Catalunha busca se consolidar como um polo europeu de centros de dados em meio à crescente demanda por inteligência artificial e serviços digitais. O governo regional, a Generalitat, identificou 26 projetos potenciais que poderão ser considerados estratégicos para acelerar seus trâmites, com uma capacidade total estimada em cerca de 2.000 MW, em comparação aos 122 MW atualmente instalados.
Essa iniciativa representa uma oportunidade industrial significativa, mas também levanta um debate sobre como atrair investimentos tecnológicos intensivos sem comprometer o consumo de eletricidade, a demanda por água e a pressão sobre o território. Os projetos estão principalmente concentrados na metade sul da Catalunha e na área metropolitana de Barcelona, enquanto Girona foi deixada de fora do novo mapeamento.
A Generalitat delineou sete polos territoriais para gerenciar a chegada desses novos centros e facilitar o interesse de investidores privados. O objetivo é simplificar os trâmites legais, coordenar permissões, revisar as necessidades de energia elétrica, fibra ótica e água, além de dialogar com os municípios sobre possíveis alterações urbanísticas necessárias.

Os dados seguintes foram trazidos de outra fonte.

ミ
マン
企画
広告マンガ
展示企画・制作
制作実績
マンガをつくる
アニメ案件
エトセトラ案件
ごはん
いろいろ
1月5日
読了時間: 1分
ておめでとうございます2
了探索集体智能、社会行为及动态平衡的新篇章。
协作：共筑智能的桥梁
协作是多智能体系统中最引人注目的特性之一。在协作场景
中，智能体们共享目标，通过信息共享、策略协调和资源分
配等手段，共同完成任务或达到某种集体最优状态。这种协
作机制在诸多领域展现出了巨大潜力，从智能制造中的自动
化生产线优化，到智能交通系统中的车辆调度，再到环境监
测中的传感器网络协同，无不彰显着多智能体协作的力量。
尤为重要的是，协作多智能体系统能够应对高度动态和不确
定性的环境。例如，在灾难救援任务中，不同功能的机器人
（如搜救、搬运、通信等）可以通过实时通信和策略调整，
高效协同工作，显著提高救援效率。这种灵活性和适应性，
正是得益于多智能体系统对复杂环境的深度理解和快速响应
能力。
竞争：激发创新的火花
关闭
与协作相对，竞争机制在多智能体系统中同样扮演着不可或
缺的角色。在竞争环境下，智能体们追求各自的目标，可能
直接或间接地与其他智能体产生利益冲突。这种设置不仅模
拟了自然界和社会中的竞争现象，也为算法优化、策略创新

Dentre os projetos destacados, estão os centros de dados da ADEQUA Real Estate em Santa Bàrbara e Òdena, com 200 MW cada, além de iniciativas da Ponentia Logistics em outras cidades, totalizando 460 MW. A cidade de Barcelona também apresenta cinco propostas localizadas em áreas estratégicas como a Zona Franca e Sant Martí. Adicionalmente, a Ark Data Centres anunciou um investimento de mais de 600 milhões de euros para desenvolver um centro urbano em Barcelona, com capacidade para até 45 MW IT.
A proposta da Generalitat se fundamenta na crescente demanda por infraestrutura física necessária para a operacionalização da nuvem e serviços digitais. Begoña Villacís, diretora executiva da Spain DC, defende que a Catalunha pode se tornar um dos principais hubs do sul da Europa devido à sua localização, conectividade e acesso a energias renováveis.

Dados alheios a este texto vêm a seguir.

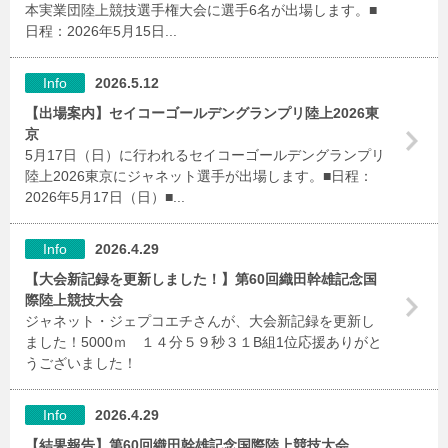
本実業団陸上競技選手権大会に選手6名が出場します。■
日程：2026年5月15日...
Info
2026.5.12
【出場案内】セイコーゴールデングランプリ陸上2026東
京
5月17日（日）に行われるセイコーゴールデングランプリ
陸上2026東京にジャネット選手が出場します。■日程：
2026年5月17日（日）■...
Info
2026.4.29
【大会新記録を更新しました！】第60回織田幹雄記念国
際陸上競技大会
ジャネット・ジェプコエチさんが、大会新記録を更新し
ました！5000ｍ １４分５９秒３１B組1位応援ありがと
うございました！
Info
2026.4.29
【結果報告】第60回織田幹雄記念国際陸上競技大会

No entanto, a expansão dos centros de dados suscita preocupações sobre o consumo elevado de eletricidade e água, especialmente em uma região que já enfrenta desafios hídricos. Especialistas alertam que a eletricidade utilizada por uma planta de 100 MW pode equiparar-se ao consumo de uma cidade como L’Hospitalet de Llobregat.

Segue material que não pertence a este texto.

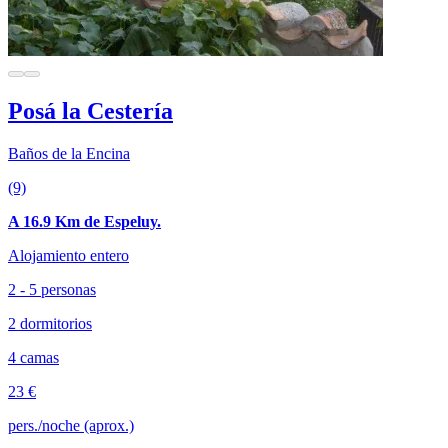
Posá la Cestería
Baños de la Encina
(9)
A 16.9 Km de Espeluy.
Alojamiento entero
2 - 5 personas
2 dormitorios
4 camas
23 €
pers./noche (aprox.)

A Generalitat argumenta que os projetos que desejam utilizar o mecanismo de simplificação deverão atender a padrões europeus e critérios ecológicos, além de prover benefícios à economia local e ao desenvolvimento de talento. Assim, a Catalunha se vê diante de uma decisão crucial: como tornar essa expansão sustentável, criando um ecossistema tecnológico que não apenas consuma recursos, mas também adicione valor ao território e à sua população.